Proszę przepisać bez zmian fragment wspomnienia o Tomaszu Bonarowskim, zaczynając od „Opowieści o piekle” i kontynuując aż do „Dziękuję Ci Tomku!”.

WYBRANY FRAGMENT:
== == ==
Pisząc tę relację po kilku miesiącach od rejsu, żałuję że nie przeczyta jej już człowiek, dzięki któremu rejs mógł się odbyć.
Tomasza Bonarowskiego poznałem niedawno, w czasie jak startował z firmą Seaventi. Byłem jego pierwszym klientem, prowadząc swój pierwszy w życiu skipperski rejs po Zatoce Gdańskiej. Dzięki inicjatywie Tomka, jego zaangażowaniu i sumienności, mogłem to zrobić, mając jedynie patent ŻJ.
Niestety nie mieliśmy okazji poznać się bliżej, niż poza relacją klient - armator. Byliśmy co prawda umówieni wstępnie "na piwko", ale już nie zdążymy się spotkać. Tomasz odszedł 30-go listopada 2015 r.
Opowieści o piekle i niebie słabo do mnie trafiają. Nie potrafię też modlić się za czyjeś dusze. Wierzę natomiast, że najlepsze czego człowiek może w życiu dokonać, to pozostawić po sobie dobre wspomnienia i poczucie wdzięczności u ludzi, których znał. Na zawsze zapamiętam Tomasza jako życzliwego, przepełnionego pozytywną energią człowieka, bardzo angażującego się w to co robi dla innych.
Dziękuję Ci Tomku!
== == ==
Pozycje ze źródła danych
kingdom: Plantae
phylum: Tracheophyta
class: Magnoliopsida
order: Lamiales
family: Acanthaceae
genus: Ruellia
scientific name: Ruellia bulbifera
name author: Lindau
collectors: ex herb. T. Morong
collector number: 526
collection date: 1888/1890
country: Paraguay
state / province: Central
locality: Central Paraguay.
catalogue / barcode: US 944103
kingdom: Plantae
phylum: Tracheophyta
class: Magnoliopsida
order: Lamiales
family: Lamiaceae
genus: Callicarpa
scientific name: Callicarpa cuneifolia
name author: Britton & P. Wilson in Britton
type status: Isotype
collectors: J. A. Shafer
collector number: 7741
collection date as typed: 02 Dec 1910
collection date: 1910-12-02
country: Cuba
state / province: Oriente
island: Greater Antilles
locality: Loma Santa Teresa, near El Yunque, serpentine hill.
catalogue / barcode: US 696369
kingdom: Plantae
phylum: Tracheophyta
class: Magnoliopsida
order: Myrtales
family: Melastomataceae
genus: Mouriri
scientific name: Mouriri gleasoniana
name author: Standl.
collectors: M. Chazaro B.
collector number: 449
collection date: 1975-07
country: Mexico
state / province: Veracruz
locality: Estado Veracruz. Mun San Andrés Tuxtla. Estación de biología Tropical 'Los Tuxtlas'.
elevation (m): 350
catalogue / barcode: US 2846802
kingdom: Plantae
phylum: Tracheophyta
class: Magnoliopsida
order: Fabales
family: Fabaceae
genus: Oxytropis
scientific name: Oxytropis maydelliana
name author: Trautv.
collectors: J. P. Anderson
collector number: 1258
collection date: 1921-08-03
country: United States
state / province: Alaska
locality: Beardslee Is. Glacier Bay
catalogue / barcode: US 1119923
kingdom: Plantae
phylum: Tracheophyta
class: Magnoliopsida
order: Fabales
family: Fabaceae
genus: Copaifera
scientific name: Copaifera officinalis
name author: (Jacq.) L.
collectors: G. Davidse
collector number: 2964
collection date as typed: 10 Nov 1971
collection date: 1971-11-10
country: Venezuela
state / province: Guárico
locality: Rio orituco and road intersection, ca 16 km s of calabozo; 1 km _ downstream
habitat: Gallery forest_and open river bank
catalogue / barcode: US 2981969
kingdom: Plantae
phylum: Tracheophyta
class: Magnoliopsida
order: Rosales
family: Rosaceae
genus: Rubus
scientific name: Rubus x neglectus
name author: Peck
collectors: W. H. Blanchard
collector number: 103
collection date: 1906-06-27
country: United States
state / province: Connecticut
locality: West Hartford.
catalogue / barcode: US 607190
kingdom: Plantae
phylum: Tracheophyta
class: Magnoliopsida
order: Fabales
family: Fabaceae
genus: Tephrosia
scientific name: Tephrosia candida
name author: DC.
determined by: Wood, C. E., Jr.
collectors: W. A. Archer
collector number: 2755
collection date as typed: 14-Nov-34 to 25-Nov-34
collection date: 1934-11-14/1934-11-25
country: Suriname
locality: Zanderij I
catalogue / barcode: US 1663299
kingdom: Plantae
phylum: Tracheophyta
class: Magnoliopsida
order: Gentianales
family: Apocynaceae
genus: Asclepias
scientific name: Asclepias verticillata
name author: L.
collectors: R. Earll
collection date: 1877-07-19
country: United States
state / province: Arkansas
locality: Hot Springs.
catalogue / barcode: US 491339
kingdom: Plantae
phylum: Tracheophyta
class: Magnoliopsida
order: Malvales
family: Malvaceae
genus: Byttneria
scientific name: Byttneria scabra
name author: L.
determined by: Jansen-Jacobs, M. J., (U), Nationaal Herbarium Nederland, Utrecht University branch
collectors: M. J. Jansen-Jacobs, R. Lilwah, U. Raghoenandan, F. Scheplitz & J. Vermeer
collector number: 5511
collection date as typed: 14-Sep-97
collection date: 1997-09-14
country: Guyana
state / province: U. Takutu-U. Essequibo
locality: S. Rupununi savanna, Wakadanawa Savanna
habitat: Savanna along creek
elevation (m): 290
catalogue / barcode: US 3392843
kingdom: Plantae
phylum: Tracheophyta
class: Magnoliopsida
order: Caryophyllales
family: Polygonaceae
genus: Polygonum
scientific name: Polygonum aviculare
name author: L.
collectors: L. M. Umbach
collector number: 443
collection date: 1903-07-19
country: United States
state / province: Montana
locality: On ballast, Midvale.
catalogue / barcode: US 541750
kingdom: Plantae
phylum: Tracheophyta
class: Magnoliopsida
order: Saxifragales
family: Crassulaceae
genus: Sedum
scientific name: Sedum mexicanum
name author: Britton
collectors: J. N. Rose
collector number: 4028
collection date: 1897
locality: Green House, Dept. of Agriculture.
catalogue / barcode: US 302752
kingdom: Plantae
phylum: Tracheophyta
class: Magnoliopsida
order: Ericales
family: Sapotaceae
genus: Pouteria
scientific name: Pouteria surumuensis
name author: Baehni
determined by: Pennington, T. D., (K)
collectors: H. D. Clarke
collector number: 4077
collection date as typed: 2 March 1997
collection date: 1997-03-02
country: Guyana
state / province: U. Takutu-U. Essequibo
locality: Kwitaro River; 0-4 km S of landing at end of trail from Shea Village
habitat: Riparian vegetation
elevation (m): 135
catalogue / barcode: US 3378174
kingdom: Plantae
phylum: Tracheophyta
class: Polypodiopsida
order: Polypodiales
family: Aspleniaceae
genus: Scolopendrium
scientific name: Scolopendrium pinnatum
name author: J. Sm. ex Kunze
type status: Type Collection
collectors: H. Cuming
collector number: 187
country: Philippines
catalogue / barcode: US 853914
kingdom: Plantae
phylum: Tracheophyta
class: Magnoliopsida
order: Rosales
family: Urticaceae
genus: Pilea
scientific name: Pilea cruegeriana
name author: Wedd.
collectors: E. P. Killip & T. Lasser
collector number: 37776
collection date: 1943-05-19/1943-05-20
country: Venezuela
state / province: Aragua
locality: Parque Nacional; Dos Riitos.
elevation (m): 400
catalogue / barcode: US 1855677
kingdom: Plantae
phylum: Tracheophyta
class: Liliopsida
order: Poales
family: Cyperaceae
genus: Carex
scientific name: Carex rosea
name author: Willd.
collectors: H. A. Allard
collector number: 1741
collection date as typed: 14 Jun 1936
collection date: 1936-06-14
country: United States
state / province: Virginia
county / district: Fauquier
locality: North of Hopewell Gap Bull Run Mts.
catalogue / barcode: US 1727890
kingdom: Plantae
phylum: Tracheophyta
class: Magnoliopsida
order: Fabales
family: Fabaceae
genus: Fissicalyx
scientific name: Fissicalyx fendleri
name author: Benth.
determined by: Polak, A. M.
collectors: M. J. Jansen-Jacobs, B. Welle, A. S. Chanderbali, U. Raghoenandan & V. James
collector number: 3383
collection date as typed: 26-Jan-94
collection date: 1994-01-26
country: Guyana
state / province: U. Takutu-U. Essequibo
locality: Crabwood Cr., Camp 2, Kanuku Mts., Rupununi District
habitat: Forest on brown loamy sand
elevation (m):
== == ==
ROZWIĄZANIE:
Opowieści o piekle i niebie słabo do mnie trafiają. Nie potrafię też modlić się za czyjeś dusze. Wierzę natomiast, że najlepsze czego człowiek może w życiu dokonać, to pozostawić po sobie dobre wspomnienia i poczucie wdzięczności u ludzi, których znał. Na zawsze zapamiętam Tomasza jako życzliwego, przepełnionego pozytywną energią człowieka, bardzo angażującego się w to co robi dla innych.
Dziękuję Ci Tomku!